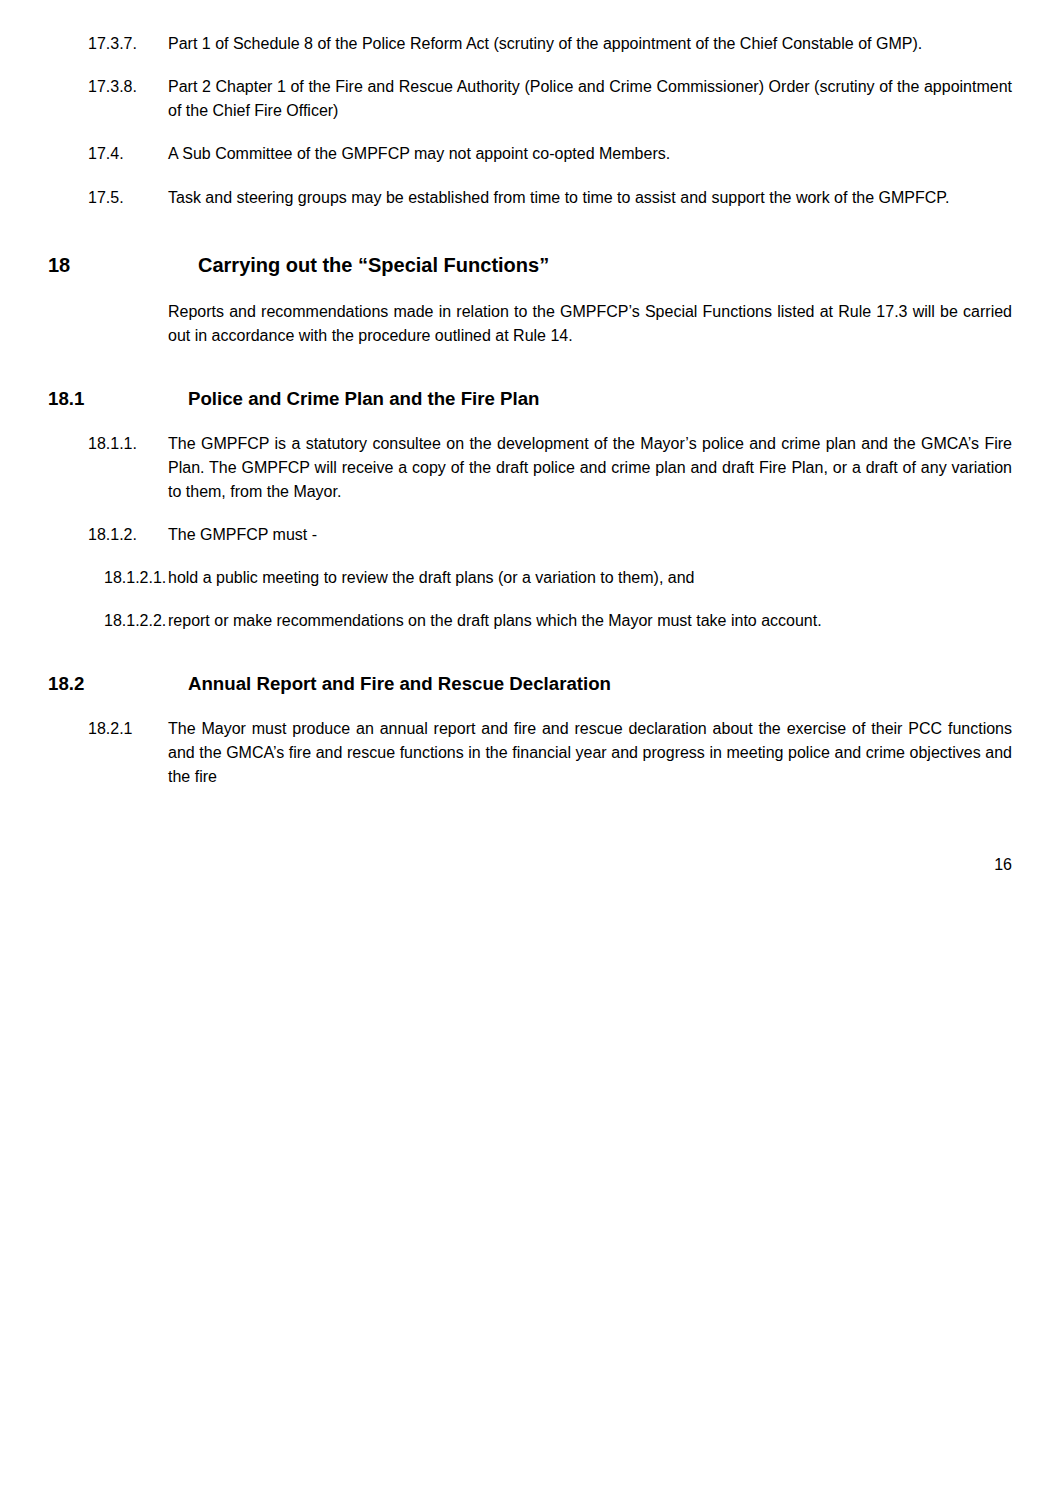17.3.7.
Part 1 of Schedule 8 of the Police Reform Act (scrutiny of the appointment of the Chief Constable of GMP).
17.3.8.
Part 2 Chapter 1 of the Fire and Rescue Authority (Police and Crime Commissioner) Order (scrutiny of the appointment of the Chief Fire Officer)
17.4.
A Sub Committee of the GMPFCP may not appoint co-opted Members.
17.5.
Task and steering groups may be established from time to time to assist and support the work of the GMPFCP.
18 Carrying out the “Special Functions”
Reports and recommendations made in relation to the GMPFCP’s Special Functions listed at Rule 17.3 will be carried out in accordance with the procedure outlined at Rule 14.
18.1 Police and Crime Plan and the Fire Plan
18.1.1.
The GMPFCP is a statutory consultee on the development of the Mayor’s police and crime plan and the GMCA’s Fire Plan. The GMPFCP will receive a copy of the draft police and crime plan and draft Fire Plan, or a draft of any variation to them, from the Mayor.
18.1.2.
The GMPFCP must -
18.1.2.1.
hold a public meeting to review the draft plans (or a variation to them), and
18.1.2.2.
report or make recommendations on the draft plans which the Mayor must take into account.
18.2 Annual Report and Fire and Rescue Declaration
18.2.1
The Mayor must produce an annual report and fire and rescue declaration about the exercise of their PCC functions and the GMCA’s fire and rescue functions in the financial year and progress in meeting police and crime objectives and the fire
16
____________
* [WHAT YOU WILL DO]:
Go through the records and count every line with the word "Special"; the answer is the number alone.

* [ANSWER BOX]:
2